As for Indonesia, Thailand and Vietnam, the financial regulators are mulling additional measures to promote green finance.

All three Singaporean banks, DBS, OCBC, and UOB, meet or exceed expectations set by the Association of Banks in Singapore (ABS).

They are the only banks in all five countries to have adopted “no deforestation” policies and to prohibit the financing of new coal-fired power plants.

Notably, these  banks apply their sustainability strategy beyond lending activities. They have put training programmes in place for their senior management, and have set minimum E&S requirements in their sector policies including references to international standards and certification schemes, such as the Roundtable on Sustainable Palm Oil.

They are also the only banks in Asean to support the Task Force on Climate-related Financial Disclosures (TFCD), which is an international campaign to promote disclosure of information on banks’ exposure to climate risks and opportunities. 

ABS and all three local banks are working with stakeholders including civil society representatives or non-governmental organisations (NGOs) to improve their sustainability. In particular, ABS collaborates with partners such as WWF to support capacity building efforts on sustainable banking practices across ASEAN.

Indonesia

The eight Indonesian banks assessed demonstrate varying degrees of compliance with the country’s financial regulations.

Seven of them have incorporated sustainability in their overall strategy with clear commitment from top management. Five of the eight banks assessed have published sector policies, though those policies are usually limited to the palm oil sector. Six of them report taking the results of E&S risk assessments into account during their client approval processes. Six of them also work with civil society representatives or NGOs to understand the E&S risks associated with their business activities.

On the other hand, only three of the eight banks assessed recognise climate change- and deforestation- related risks. Five of the eight banks did not report providing green or sustainable financial products to their clients. Seven of the eight banks disclose some information about their sustainability strategy and vision, yet without annual reports on the strategy implementation.

Malaysia

Malaysian banks surveyed appear to be generally non compliant with the regulations, with none of them taking the results of E&S risk assessments into account during their client approval processes, assessing their portfolio-level exposure to climate-related or other E&S risks, disclosing statistics on the implementation of their E&S policies, and reporting their exposure to climate risks.

Thailand

The seven Thai banks assessed are generally non compliant as well, with none of them pledging specific commitments to water or ocean-related risks, referring to internationally recognized sustainability standards in their E&S sector policies, or proactively engaging with clients to support the improvement of their E&S performance.

Vietnam

The five Vietnamese banks assessed generally do not comply with the country’s regulations, as none of them has a dedicated sustainability team, E&S sector policies in place, three lines of defence to manage E&S risks, or statistics on the implementation of their E&S strategies.

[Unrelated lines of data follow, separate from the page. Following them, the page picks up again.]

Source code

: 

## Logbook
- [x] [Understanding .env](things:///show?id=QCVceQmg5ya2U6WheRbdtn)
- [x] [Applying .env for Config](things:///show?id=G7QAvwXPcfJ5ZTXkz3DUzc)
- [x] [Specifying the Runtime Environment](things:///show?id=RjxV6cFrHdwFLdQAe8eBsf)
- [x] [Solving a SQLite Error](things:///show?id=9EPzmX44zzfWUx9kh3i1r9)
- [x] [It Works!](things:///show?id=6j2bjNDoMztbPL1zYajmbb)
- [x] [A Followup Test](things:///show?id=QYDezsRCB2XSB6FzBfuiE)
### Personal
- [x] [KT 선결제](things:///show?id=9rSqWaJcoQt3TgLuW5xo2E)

The latest “Sustainable Banking Regulations in Asean” report assesses regulations and guidelines issued by financial regulators or banking associations in five Asean countries, to determine how resilient the banking industry is in light of the climate and environmental crisis. 

 

Correction: In a previous iteration of this article, we stated that "one bank failed to comply with the Monetary Authority of Singapore Risk Management Guidelines on Internal Controls." This is incorrect. The WWF Singapore's finding stated that "2 of the 3 banks mention having put in place three lines of defence to manage E&S risks". While MAS’ Risk Management Guidelines set out the need for three lines of defence for risk management, the authority does not mandate banks to say this in their disclosures. MAS has further clarified that all three local banks have this basic mechanism in place.